TOKYO, 25 février (Reuters) - Toyota Motor a dit mercredi qu'il était "impossible" de donner suite à une hausse du salaire mensuel de 13.300 yens (98,5 euros) réclamée par les syndicats.

Les négociations salariales annuelles chez Toyota sont souvent considérées comme un étalon pour les autres entreprises japonaises. Qu'elles débouchent sur une issue favorable pour les syndicats est de première importance pour le Premier ministre Shinzo Abe, soucieux de stimuler la croissance par des dépenses de consommation alimentée par des hausses salariales.

La direction de Toyota fera part de sa réponse définitive le 18 mars.

Les salariés des huit constructeurs automobiles japonais réclament tous une hausse du salaire de base de 6.000 yens, soit deux à trois fois l'augmentation perçue l'an dernier.
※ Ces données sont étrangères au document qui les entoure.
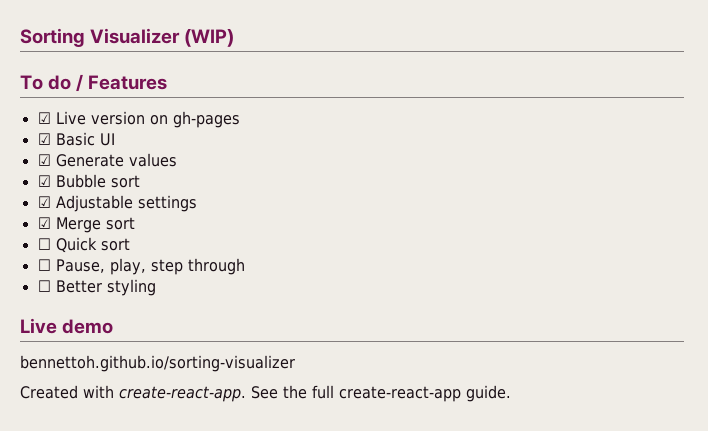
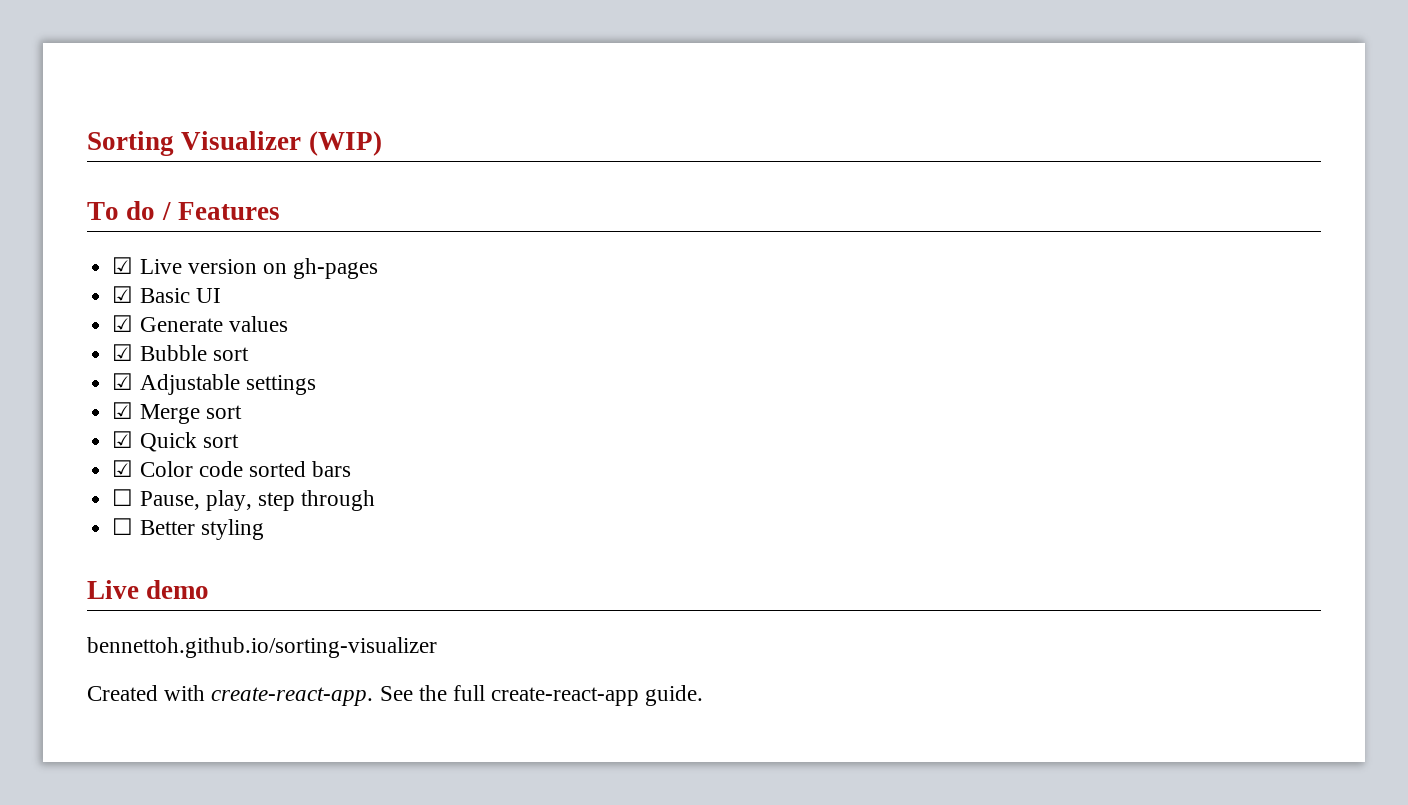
[37,238,51,250] ☐ -> [112,431,134,448] ☑
(130, 244) none -> [112,460,352,477] // ☑ Color code sorted bars

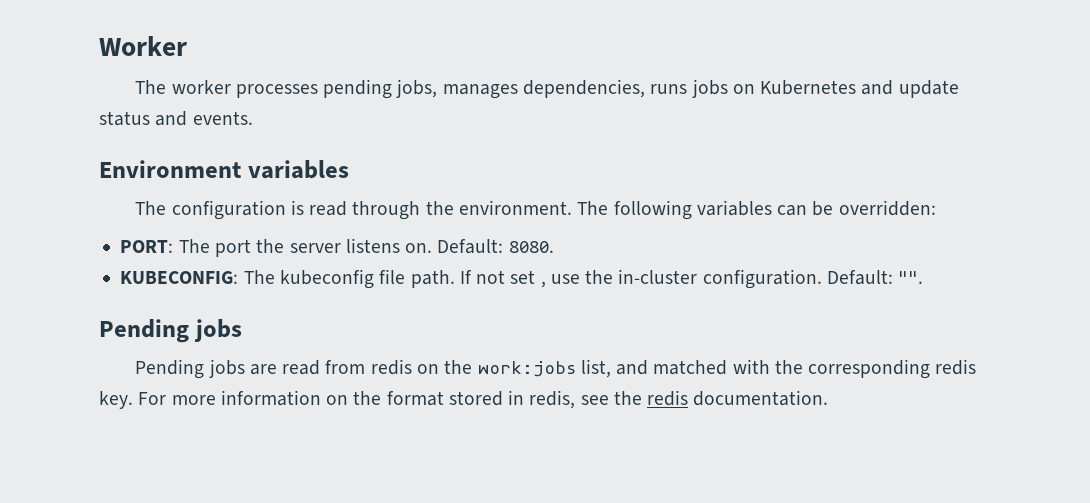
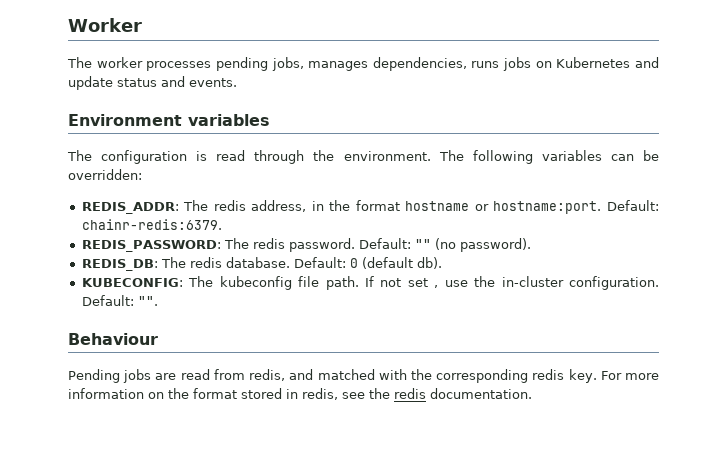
[120,238,554,257] PORT: The port the server listens on. Default: 8080. -> [81,200,659,214] [81,219,222,230] [81,238,531,252] [81,257,442,271] REDIS_ADDR: The redis address, in the format hostname or hostname:port. Default: chainr-redis:6379. // REDIS_PASSWORD: The redis password. Default: "" (no password). // REDIS_DB: The redis database. Default: 0 (default db).
[99,319,242,343] Pending jobs -> [68,333,158,345] Behaviour
[370,359,611,378] redis on the work:jobs list, -> [249,369,286,381] redis,

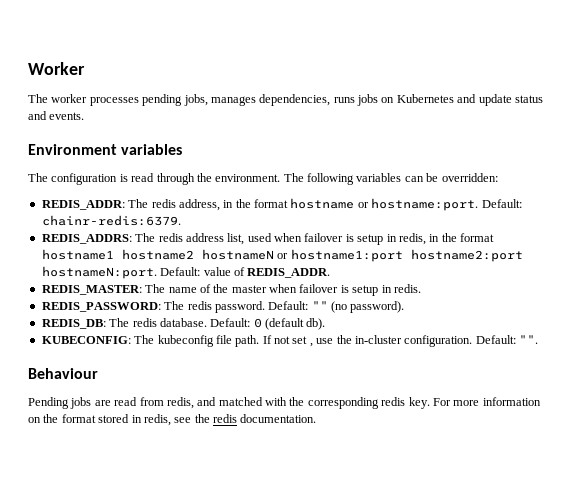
(222, 224) none -> [41,233,494,245] [41,249,523,262] [41,266,331,279] [41,284,421,296] // REDIS_ADDRS: The redis address list, used when failover is setup in redis, in the format hostname1 hostname2 hostnameN or hostname1:port hostname2:port hostnameN:port. Default: value of REDIS_ADDR. // REDIS_MASTER: The name of the master when failover is setup in redis.

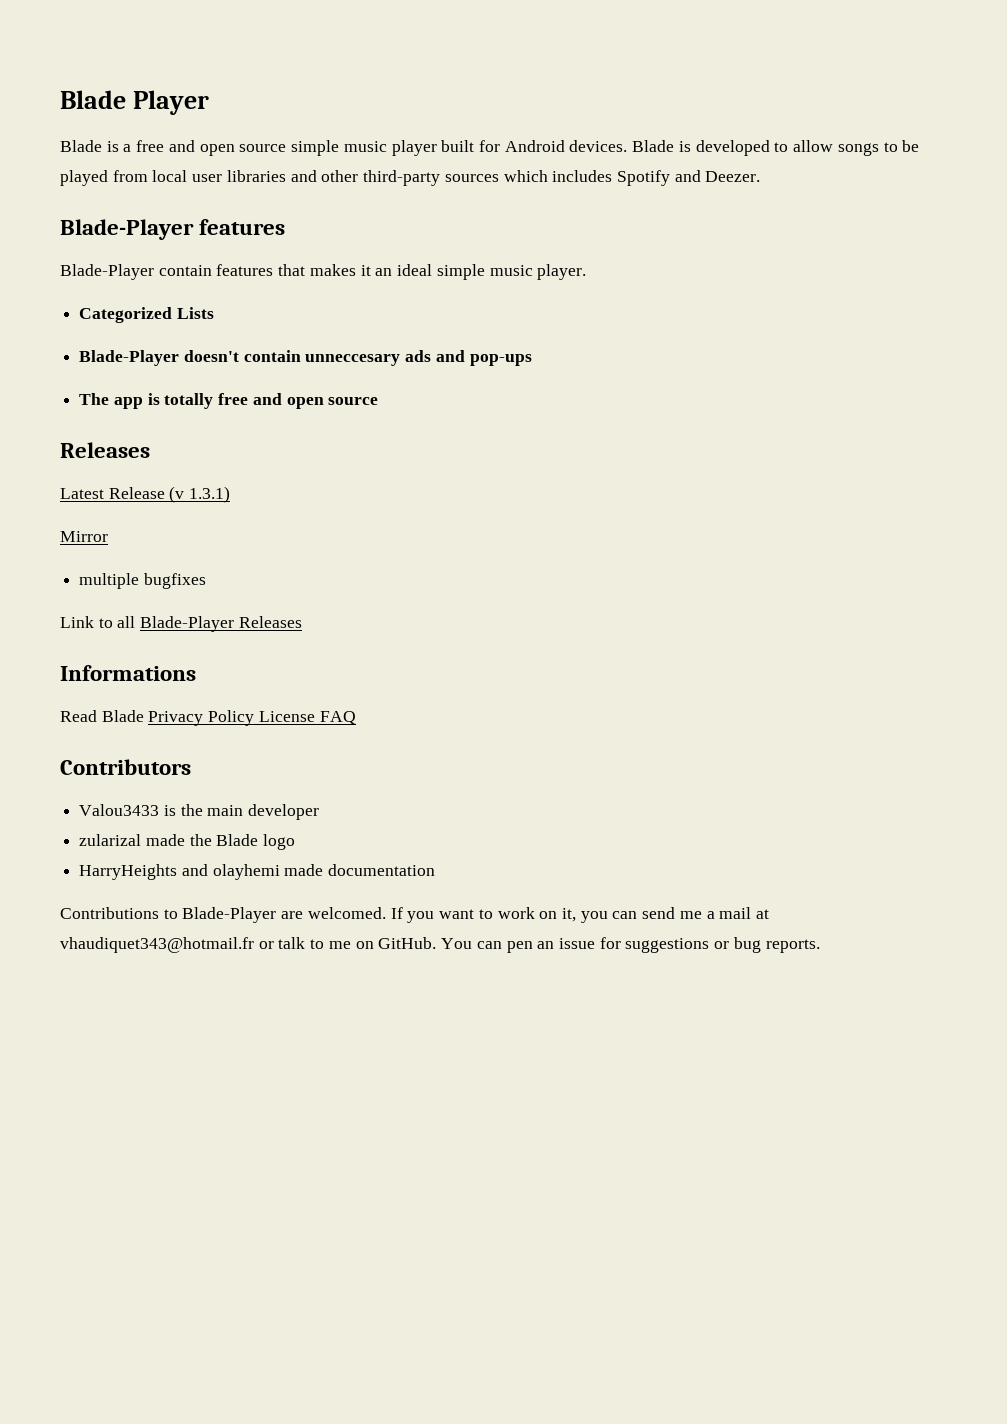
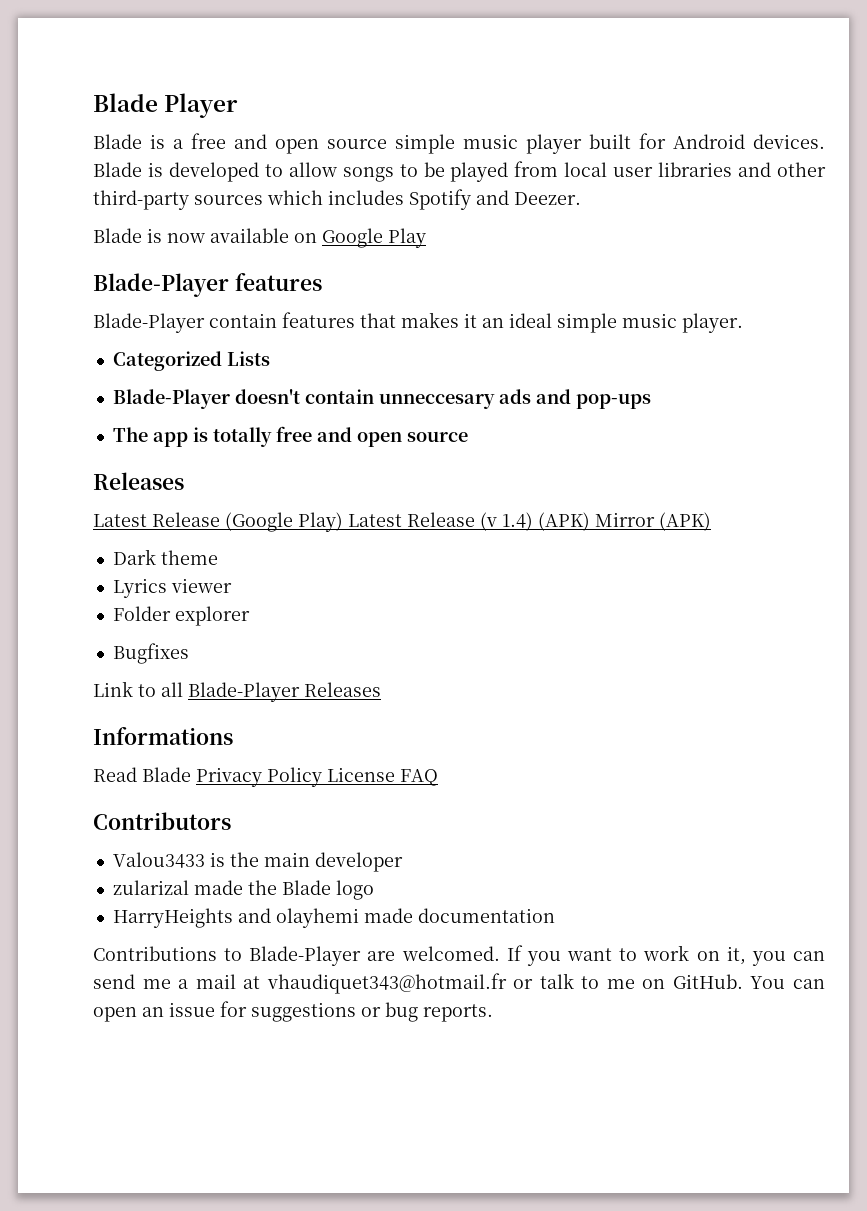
(761, 176) none -> [93,228,426,248] // Blade is now available on Google Play
[169,486,231,503] [60,531,108,542] [79,573,206,589] (v 1.3.1) // Mirror // multiple bugfixes -> [225,512,711,532] [112,549,218,565] [112,578,232,598] [112,606,250,626] [112,643,189,664] (Google Play) Latest Release (v 1.4) (APK) Mirror (APK) // Dark theme // Lyrics viewer // Folder explorer // Bugfixes
[506,941,533,953] pen -> [93,1007,137,1022] open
Ceux de Toyota veulent y ajouter 7.300 yens de prime d'ancienneté et une prime exceptionnelle représentant 6,8 mois de salaire.

"La revendication a été bien plus élevée que nous le pensions et nous leur avons fait savoir qu'il était absolument impossible d'y accéder en totalité", a déclaré à Reuters le directeur des ressources humaines Tatsuri Ueda.

La revalorisation demandée, équivalente à une hausse de 3,7%, plus primes et autres avantages, rajouteraient 20 milliards de yens (148,22 millions d'euros) aux charges annuelles, a affirmé Toyota.

Toyota devrait publier un deuxième bénéfice annuel record d'affilée sur l'exercice clos fin mars, les efforts de restructuration engagés lorsque le yen était au plus haut portant d'autant plus leurs fruits que le yen a baissé en raison d'une politique monétaire ultra-accommodante qui est l'un des piliers de la politique économique d'Abe, dite "Abenomics".

Toyota avait accepté en 2014 une hausse des salaires de base de 2.700 yens, la première en six ans, alors que les syndicats réclamaient 4.000 yens.

Les revalorisations salariales ont été rares en une quinzaine d'années de déflation mais les syndicats redressent la tête, encouragés par la pression que met Abe sur les entreprises pour qu'elles relancent une économie mise à mal par la hausse de la TVA intervenue le 1er avril 2014.